* **Recorded information**:

·····

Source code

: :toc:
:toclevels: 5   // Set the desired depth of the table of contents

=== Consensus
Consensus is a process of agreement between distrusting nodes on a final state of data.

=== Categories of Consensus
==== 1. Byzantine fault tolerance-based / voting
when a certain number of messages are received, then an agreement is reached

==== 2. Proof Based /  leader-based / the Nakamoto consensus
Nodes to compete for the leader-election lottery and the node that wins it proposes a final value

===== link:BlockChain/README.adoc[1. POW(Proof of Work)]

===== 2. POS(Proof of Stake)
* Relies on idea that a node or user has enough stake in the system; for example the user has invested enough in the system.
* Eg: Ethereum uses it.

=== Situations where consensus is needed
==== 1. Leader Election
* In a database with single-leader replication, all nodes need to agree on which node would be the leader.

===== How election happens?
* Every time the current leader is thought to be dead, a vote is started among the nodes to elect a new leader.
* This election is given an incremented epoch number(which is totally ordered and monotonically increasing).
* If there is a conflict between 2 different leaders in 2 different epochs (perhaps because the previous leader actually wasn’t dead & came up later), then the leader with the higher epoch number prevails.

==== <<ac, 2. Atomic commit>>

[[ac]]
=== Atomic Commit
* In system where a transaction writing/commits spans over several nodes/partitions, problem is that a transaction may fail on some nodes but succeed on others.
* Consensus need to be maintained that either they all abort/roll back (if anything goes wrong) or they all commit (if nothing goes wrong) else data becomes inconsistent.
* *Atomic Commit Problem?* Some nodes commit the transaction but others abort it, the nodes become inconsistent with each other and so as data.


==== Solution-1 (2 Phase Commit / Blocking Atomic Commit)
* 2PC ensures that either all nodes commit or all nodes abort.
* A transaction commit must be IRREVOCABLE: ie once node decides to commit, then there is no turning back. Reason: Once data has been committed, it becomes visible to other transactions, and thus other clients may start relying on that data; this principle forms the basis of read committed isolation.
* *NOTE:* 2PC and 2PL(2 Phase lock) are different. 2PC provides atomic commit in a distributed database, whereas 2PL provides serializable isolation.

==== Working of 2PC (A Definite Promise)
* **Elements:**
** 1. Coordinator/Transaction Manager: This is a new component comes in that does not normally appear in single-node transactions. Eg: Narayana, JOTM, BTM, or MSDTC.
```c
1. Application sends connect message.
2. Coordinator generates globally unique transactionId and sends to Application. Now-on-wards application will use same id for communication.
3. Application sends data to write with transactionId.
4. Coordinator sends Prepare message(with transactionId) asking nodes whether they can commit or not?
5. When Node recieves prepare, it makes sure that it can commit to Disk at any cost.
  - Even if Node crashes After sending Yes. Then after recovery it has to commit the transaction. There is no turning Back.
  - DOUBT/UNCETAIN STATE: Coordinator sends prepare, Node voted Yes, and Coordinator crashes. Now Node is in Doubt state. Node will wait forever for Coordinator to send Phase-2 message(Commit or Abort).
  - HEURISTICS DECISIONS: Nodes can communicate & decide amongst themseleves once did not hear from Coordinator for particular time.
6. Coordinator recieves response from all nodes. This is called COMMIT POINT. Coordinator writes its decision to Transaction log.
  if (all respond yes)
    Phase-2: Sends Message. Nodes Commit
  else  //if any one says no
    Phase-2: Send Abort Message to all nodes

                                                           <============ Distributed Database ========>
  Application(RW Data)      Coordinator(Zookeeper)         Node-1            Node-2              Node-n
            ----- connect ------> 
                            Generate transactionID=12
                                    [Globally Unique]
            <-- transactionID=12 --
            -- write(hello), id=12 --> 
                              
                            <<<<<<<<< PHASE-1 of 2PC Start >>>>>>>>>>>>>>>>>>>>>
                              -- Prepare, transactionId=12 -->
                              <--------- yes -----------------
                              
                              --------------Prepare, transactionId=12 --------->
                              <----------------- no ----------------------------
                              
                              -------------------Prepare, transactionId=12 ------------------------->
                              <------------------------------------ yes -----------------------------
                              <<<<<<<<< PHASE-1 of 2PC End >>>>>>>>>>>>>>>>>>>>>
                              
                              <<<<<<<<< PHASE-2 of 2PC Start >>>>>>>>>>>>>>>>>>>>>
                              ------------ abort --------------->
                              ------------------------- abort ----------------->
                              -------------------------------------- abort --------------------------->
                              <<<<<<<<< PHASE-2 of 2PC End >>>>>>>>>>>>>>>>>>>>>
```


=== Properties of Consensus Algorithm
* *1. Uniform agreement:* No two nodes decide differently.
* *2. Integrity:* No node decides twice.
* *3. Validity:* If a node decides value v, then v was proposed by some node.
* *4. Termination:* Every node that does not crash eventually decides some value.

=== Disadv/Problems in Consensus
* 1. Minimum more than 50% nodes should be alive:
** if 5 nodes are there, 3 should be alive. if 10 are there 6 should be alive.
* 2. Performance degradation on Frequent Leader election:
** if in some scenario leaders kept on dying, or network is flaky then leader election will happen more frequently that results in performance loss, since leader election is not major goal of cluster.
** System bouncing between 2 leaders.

·····

Say only the number of lines above holding "Application".

* **Exercise response**:
4